■ **What this task involves**
Rewrite the item lines starting at the one containing "scientific name: Setaria italica" and ending at the one containing "family: Salicaceae", changing "common name" to "vernacular name" and keeping everything else the same. Return only those lines.

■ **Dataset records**
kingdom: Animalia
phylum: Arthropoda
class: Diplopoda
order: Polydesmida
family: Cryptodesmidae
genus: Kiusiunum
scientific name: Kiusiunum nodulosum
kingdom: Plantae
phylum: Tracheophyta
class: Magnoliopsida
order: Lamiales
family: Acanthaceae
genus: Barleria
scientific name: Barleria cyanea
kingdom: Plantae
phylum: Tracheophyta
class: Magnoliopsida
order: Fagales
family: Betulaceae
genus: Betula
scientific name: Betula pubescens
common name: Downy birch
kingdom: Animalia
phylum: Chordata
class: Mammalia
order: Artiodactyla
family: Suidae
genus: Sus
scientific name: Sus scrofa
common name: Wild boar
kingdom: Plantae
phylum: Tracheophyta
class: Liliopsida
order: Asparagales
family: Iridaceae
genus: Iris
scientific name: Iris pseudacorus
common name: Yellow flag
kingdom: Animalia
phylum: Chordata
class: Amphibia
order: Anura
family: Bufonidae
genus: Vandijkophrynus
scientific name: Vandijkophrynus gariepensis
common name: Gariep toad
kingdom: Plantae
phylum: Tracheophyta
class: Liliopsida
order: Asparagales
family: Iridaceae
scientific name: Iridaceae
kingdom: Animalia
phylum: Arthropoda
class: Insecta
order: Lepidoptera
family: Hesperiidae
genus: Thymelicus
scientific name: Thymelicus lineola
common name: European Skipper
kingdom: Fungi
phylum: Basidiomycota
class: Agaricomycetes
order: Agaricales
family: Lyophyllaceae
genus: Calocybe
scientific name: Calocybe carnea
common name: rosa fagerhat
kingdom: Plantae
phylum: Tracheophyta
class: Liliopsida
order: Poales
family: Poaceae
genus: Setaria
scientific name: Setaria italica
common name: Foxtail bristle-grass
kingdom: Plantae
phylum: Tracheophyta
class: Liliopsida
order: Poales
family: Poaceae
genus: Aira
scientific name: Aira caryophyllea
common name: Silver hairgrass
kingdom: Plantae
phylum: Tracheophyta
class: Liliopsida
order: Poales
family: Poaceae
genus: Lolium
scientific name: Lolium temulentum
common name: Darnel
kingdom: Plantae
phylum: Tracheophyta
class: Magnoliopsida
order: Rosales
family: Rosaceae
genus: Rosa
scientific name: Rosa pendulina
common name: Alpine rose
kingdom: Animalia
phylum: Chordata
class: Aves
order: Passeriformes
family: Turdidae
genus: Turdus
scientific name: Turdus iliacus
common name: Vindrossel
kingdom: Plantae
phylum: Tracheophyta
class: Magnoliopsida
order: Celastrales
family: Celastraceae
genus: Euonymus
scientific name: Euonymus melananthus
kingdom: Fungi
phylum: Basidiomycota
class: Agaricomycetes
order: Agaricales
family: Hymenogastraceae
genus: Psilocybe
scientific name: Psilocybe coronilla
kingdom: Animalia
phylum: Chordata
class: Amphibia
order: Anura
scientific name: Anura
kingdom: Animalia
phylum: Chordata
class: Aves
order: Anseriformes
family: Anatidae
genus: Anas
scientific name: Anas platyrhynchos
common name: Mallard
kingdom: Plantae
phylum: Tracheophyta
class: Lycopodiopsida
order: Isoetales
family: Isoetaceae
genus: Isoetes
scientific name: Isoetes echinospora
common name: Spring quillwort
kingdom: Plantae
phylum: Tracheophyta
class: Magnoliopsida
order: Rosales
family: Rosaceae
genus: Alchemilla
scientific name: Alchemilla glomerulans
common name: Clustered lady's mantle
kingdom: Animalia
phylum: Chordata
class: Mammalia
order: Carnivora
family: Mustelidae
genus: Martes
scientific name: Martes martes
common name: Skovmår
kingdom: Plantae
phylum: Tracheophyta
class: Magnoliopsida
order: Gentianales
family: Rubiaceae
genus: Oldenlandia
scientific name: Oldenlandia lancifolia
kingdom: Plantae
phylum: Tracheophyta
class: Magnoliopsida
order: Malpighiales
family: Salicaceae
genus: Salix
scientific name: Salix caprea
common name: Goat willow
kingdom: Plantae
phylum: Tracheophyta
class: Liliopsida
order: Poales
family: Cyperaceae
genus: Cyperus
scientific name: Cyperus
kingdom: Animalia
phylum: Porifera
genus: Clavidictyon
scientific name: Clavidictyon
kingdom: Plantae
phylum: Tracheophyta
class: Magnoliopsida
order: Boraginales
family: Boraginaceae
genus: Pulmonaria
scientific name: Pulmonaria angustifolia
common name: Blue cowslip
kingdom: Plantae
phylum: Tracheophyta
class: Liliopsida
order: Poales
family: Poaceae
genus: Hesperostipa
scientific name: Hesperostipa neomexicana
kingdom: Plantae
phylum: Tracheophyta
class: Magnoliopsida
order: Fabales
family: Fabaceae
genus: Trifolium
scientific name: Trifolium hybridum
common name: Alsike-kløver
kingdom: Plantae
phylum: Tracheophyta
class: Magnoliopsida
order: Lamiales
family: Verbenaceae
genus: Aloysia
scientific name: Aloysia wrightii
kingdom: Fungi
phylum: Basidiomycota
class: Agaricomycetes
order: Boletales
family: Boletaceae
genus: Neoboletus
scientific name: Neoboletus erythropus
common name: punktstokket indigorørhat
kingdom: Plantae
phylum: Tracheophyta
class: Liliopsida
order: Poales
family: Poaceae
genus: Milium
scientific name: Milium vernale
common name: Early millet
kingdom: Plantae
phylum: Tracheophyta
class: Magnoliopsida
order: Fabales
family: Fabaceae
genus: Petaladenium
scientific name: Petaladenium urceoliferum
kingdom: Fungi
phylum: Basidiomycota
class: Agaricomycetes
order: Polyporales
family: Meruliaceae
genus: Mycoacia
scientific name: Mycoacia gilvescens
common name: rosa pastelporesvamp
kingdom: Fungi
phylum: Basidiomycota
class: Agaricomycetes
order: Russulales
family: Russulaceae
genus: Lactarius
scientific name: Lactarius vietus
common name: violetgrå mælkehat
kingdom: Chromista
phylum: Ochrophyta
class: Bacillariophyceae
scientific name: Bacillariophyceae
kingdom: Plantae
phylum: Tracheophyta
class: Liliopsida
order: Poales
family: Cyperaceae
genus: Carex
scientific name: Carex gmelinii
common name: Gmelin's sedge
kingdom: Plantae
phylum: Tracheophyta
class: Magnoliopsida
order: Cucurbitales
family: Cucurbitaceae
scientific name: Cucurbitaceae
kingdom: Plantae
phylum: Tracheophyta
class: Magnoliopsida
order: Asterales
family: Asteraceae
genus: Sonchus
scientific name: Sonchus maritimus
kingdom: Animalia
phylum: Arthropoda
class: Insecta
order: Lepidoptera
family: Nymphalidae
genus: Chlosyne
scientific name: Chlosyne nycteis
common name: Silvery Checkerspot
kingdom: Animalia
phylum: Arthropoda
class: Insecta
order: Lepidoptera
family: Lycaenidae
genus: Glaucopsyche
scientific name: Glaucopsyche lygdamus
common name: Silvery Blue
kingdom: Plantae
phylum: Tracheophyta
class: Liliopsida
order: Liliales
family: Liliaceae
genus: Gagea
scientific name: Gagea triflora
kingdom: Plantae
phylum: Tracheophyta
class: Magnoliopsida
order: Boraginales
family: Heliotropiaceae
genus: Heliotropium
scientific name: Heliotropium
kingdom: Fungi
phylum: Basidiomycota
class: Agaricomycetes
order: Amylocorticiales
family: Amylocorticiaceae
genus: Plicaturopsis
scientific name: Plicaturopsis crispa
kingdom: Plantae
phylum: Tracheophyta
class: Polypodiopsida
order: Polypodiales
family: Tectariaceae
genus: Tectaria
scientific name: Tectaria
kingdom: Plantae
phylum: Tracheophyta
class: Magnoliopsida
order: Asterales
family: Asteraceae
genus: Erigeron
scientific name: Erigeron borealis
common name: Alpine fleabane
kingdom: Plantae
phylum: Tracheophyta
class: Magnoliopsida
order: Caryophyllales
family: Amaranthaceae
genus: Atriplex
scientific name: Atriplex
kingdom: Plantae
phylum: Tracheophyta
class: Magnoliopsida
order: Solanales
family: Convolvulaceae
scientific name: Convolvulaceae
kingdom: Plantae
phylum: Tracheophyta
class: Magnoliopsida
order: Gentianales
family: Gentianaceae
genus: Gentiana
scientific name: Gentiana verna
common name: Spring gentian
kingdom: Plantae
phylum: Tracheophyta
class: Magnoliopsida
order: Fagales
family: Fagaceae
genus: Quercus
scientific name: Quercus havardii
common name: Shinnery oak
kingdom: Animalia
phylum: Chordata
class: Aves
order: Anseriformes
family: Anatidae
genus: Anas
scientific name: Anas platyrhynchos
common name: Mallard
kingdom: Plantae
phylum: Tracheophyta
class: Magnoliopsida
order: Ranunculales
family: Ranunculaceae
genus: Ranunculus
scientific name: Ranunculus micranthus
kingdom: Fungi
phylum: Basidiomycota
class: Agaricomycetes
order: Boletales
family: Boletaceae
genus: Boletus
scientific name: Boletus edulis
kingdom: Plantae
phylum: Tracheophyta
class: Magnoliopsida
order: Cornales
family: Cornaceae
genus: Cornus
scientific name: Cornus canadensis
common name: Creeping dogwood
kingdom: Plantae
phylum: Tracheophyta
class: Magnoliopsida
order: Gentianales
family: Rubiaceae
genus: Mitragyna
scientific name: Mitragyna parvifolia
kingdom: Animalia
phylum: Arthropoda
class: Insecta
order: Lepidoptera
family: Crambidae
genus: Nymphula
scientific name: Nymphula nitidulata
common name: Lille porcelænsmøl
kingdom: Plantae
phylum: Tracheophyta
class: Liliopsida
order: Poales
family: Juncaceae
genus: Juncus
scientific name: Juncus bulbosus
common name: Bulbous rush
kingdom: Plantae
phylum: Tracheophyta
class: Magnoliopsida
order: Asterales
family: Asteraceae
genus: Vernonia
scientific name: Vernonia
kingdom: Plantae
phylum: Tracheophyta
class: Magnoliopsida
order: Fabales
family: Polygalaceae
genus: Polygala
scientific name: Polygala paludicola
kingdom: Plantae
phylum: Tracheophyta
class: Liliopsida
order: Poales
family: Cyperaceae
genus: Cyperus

■ **Result**
scientific name: Setaria italica
vernacular name: Foxtail bristle-grass
kingdom: Plantae
phylum: Tracheophyta
class: Liliopsida
order: Poales
family: Poaceae
genus: Aira
scientific name: Aira caryophyllea
vernacular name: Silver hairgrass
kingdom: Plantae
phylum: Tracheophyta
class: Liliopsida
order: Poales
family: Poaceae
genus: Lolium
scientific name: Lolium temulentum
vernacular name: Darnel
kingdom: Plantae
phylum: Tracheophyta
class: Magnoliopsida
order: Rosales
family: Rosaceae
genus: Rosa
scientific name: Rosa pendulina
vernacular name: Alpine rose
kingdom: Animalia
phylum: Chordata
class: Aves
order: Passeriformes
family: Turdidae
genus: Turdus
scientific name: Turdus iliacus
vernacular name: Vindrossel
kingdom: Plantae
phylum: Tracheophyta
class: Magnoliopsida
order: Celastrales
family: Celastraceae
genus: Euonymus
scientific name: Euonymus melananthus
kingdom: Fungi
phylum: Basidiomycota
class: Agaricomycetes
order: Agaricales
family: Hymenogastraceae
genus: Psilocybe
scientific name: Psilocybe coronilla
kingdom: Animalia
phylum: Chordata
class: Amphibia
order: Anura
scientific name: Anura
kingdom: Animalia
phylum: Chordata
class: Aves
order: Anseriformes
family: Anatidae
genus: Anas
scientific name: Anas platyrhynchos
vernacular name: Mallard
kingdom: Plantae
phylum: Tracheophyta
class: Lycopodiopsida
order: Isoetales
family: Isoetaceae
genus: Isoetes
scientific name: Isoetes echinospora
vernacular name: Spring quillwort
kingdom: Plantae
phylum: Tracheophyta
class: Magnoliopsida
order: Rosales
family: Rosaceae
genus: Alchemilla
scientific name: Alchemilla glomerulans
vernacular name: Clustered lady's mantle
kingdom: Animalia
phylum: Chordata
class: Mammalia
order: Carnivora
family: Mustelidae
genus: Martes
scientific name: Martes martes
vernacular name: Skovmår
kingdom: Plantae
phylum: Tracheophyta
class: Magnoliopsida
order: Gentianales
family: Rubiaceae
genus: Oldenlandia
scientific name: Oldenlandia lancifolia
kingdom: Plantae
phylum: Tracheophyta
class: Magnoliopsida
order: Malpighiales
family: Salicaceae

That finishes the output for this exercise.